In November, German authorities received from overseas several warnings of terrorist plots.

Reports spread that militant Islamists trained by al Qaeda in the Afghan-Pakistani border region were on their way to Germany to launch violent attacks.

German authorities launched a nationwide manhunt operation, as well as massive police dispatches in train stations, airports and crowded public areas.

Although such an attack did not take place that month, security experts contended that it was not for lack of resolve on the part of terrorists. With last week's arrests, it appears they may be right.

A police officer in front of the US embassy in Berlin
Germany is not the only focus of anti-terrorist investigationsImage: dapd

Followers the 'greatest threat'

"The worrisome development is that there are a lot of German followers of Islamist terrorist organizations who haven't yet emerged," said Jörg Ziercke, president of Germany's Federal Criminal Police Office.

Security experts estimate the number of terrorist sympathizers in Germany at somewhere between 100 and 200 people, and federal police have classified some 130 people as "threats." These suspected terrorists, as well as the people close to them, are kept under constant observation.

Another development in recent years is that blogs and various Internet forums have become the venue for efforts to recruit further followers.

"That must be prevented," said Interior Minister Friedrich, who has advocated further training of counterterrorism officials. Last month members of the Global Islamic Media Front, which used the Internet to recruit terrorists in Germany, came to trial in Munich.

'Unsettled' terrorists

While Germany was often seen as a retreat for Islamist terrorists in the 1990s, safety authorities in recent years have recorded increasing activity and travel among suspects.

"The scene has become unsettled," confirmed Ziercke. In particular, the number of people listed by investigators as "threats" appears to be growing.

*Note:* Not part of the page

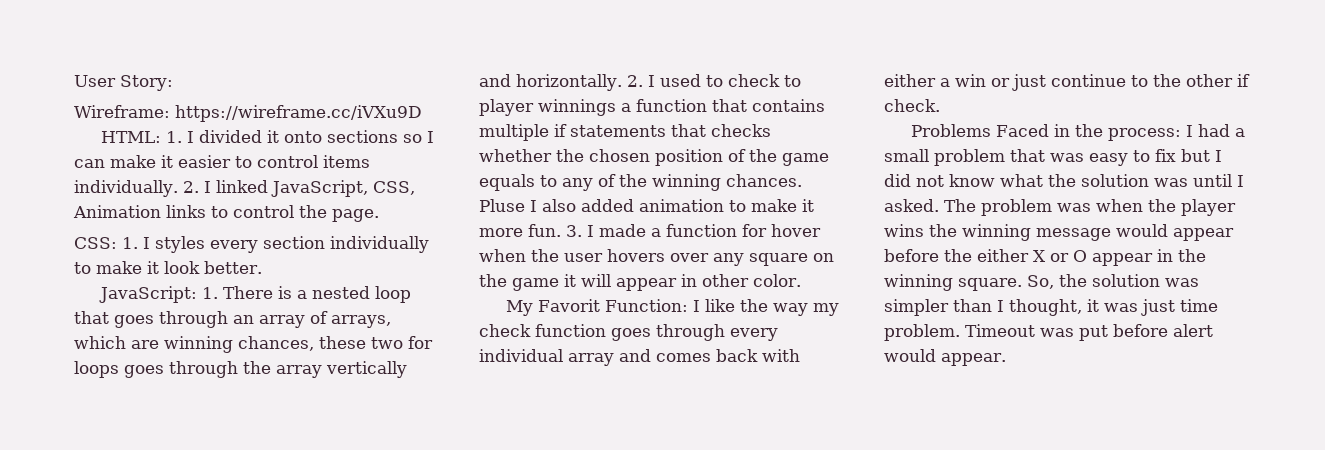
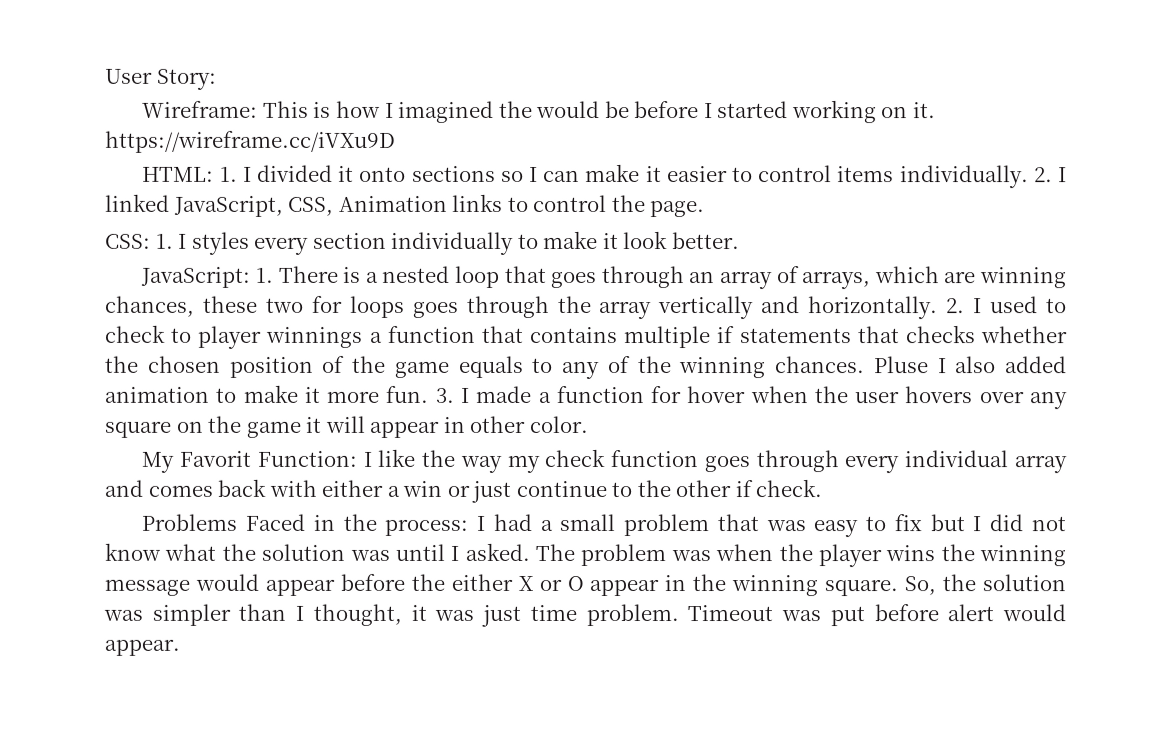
(170, 111) none -> [262,100,936,124] This is how I imagined the would be before I started working on it.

One such "threat" was Bekkay Harrach, a German of Moroccan extraction, who released a video before Germany's 2009 parliamentary elections under the name Abu Talha. In the video, he threatened violence if Germany did not withdraw its soldiers from Afghanistan. Harrach is believed to have later been killed in a skirmish in northern Afghanistan.

Still from a video by terrorist Abu Talha
Terrorist Abu Talha's real name was Bekkay HarrachImage: AP

Investigation and arrests

Federal prosecutors in Germany are currently conducting around 300 investigations against Islamist terror suspects.

Since last year, Germany's safety authorities have greatly expanded the list of suspects they monitor. Now individual converts to radical Islam and immigrants with or without German citizenship are being observed in particular. Some 70 of the people being monitored are believed to have paramilitary training.

However, the investigations are not just focused on Germany. Federal investigators are also in Afghanistan, working together with local police through the European Union Police Mission to analyze al Qaeda groups in Maghreb, Yemen, Saudi Arabia, Somalia and Iraq - groups considered more dangerous than their European counterparts.

But the most effective measure in terrorism prevention, according to Tophoven, is the winning of sympathizers' minds. One illustration, he said, was a former terrorist whose testimony last year helped diffuse parcel bombs from Yemen that had made it as far as Cologne and London.